Monday, June 27, 2005

Ben-Hur

While not my favorite movie ever, currently it resides at #6 on my all time list, this is a movie where I find myself (and Singin' in the Rain and Gone With the Wind) just completely in love with the Old Hollywood movie making magic that's on screen. I can only imagine seeing the premiere of this at Mann's Chinese Theater, or Radio City Music Hall. My mother, who got me started doing one of my movie geek obsessions, writing down the name of every movie I see in theaters, with the date, location, and principal actors, has this as the first movie in her first book....EVER. Ben-Hur! She was nine years old. My first movie, at a comparable age is An American Tail 2: Fievel Goes West. Terrible! This is why I needed to be born years before I was. But anyway, the movie! While films like "The Ten Commandments" and "Cleopatra" might be more extravagent, none of the period epics of the time were better than MGM's "Ben-Hur". Already filmed once before by the studio in 1925, as a silent spectacle the film is still quite impressive, the 1959 version gets the full epic treatment. A gaudy 212 minute running time, a large international cast, incredible sets, luscious Technicolor, all captured in brilliant MGM patented 65mm film. Producer Sam Zimbalist spared no expense (was any expense ever spared during the bigger is better 1950's studio filmmaking days?), setting up shop at the Cinecetta Studios in Rome, which to that point, had been used primarily as the home of Neo-realism filmmakers such as Federico Fellini and Vittorio de Sicca. Everything got big when Hollywood arrived however, and MGM's gamble to avoid bankruptcy (it would later succumb twice however) paid off with the first film to capture eleven Academy Awards: "Ben-Hur: A Tale of the Christ".

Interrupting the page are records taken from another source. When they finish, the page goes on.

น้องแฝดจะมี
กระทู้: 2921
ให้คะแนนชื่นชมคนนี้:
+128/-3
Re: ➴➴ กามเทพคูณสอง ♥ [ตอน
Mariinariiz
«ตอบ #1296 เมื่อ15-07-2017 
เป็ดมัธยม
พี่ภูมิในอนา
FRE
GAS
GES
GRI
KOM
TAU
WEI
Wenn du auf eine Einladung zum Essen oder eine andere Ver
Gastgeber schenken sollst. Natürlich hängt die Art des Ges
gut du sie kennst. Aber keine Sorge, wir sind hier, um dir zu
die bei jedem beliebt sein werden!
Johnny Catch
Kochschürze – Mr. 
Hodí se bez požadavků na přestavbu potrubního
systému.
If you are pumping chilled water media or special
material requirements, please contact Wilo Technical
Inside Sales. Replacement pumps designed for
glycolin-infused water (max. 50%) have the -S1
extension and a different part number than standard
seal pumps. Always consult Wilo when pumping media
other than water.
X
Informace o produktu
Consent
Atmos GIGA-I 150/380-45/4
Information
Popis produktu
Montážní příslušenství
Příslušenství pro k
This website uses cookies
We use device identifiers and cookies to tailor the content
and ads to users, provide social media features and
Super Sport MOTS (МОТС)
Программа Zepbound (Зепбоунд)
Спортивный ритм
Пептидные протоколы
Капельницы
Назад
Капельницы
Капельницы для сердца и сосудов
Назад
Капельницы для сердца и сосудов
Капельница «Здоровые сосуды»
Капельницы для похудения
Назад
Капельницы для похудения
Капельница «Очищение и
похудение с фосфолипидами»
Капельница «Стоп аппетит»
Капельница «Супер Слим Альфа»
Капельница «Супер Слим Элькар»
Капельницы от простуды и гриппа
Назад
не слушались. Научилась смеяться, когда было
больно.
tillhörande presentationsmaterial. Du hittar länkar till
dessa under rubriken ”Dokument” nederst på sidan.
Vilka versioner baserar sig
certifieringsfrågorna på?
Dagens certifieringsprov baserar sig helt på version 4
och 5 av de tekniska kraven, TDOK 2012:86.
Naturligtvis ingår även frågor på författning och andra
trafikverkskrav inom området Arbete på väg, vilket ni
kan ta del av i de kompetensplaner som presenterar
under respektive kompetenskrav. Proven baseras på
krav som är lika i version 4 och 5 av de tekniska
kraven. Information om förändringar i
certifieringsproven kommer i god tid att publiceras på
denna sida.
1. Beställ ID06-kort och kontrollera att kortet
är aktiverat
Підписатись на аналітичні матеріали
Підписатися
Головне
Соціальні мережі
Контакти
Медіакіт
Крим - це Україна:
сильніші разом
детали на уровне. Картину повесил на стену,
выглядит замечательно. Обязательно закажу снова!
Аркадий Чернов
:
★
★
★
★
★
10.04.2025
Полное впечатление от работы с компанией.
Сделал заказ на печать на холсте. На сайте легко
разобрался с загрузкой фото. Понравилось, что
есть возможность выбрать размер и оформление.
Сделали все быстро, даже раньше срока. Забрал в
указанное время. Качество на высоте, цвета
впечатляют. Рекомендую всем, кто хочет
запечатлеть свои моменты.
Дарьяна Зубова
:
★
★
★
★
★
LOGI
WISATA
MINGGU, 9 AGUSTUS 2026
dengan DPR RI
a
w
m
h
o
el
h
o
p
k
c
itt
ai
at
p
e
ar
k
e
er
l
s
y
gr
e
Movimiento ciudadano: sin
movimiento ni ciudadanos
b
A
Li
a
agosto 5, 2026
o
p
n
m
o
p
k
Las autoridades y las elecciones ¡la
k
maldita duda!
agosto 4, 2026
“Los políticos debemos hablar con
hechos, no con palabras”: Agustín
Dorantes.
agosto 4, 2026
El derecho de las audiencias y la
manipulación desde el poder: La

Charlton Heston, who can be pretty cardboard sometimes, is dynamic. His clenched jawed passion and often times silly melodramatic tone are perfect here as the disgraced Jewish prince Judah Ben-Hur. Messala, Judah's boyhood friend, now a Roman tribune, unjustly wrongs him and his family, forcing Judah into bondage in a Roman slave galley and imprisoning his mother and sister in the dungeons. After Judah refused to help Messala identify "enemies of Rome", or "patriots" as Judah refers to them in a great back and forth between the two men early on, Messala does not flinch when his word would clear Judah and his family's name of the alleged indiscretion. Thus, Judah devotes the rest of his life to exacting revenge. This being the 1950's, we see more of his "the rest of his life" than you would think. About 150 minutes later (after becoming a Roman citizen thanks to saving the life of a Roman general, Quintus Arrius, in a spectacular naval battle scene) Judah makes his way back to Jersusalem and takes part in, for my money, the best and most exciting action scene in cinematic history: the chariot race sequence. For years, this scene would switch from full frame to wide screen on both dvd and vhs (I believe the 4 disc edition has the entire movie in wide screen) and it is worth it! The sequence is captivating, and knowing little things about it make it even more intense, like the legendary Yakima Canutt's son actually going head over heels as Charlton Heston's stunt double, although rumors of a stunt man, specifically Stephen Boyd's double, being trampled to death in this scene I believe is the stuff of urban legend.

After this knockout sequence, in which Ben-Hur wins and Messala is killed, the story shifts back to a more somber tone: Christ's crucifixion. Earlier in the film, while in a Roman chain gang, Jesus encounters Judah and gives him water, a favor Judah returns while Christ carries his cross to Calvary. I always remember the line "I know this man" from this scene. Intercut during Christ being raised onto the cross is Judah finding his mother and sister, long since exiled to the leper community, and helping them through the crashing thunder and lightning. Finally, as Christ hangs from the cross, He grants Judah one final favor, healing his mother and sister. Film and religion scholars have debated whether or not this signifies a religious "cop-out", with the Jewish Judah undergoing a "Christian" reinvention. While there is definitely a strong subtext running throughout this scene, I think the point William Wyler is trying to hammer home here is one of faith. Judah's realization of the magnitude of his situation contrasted with that of Christ leads to his ultimate salvation: not beating Messala in the chariot race, but a reunion with his family. He had devoted his entire life to killing Messala, and while his mother and sister had never faded from his memory, he suspected them long dead and thus was able to concentrate solely on destroying Messala. However upon acheiving his goal he realizes that revenge is not as sweet as anticipated, even going so far as to pay his respects to the dying Messala, who perhaps saves his tortured soul by telling Judah that his mother and sister still live. With this news, Judah remembers compassion and love, and it is this that Christ rewards. Scholars can debate this all they want though, the fact still remains: "Ben-Hur" is the best epic film of its type, ever.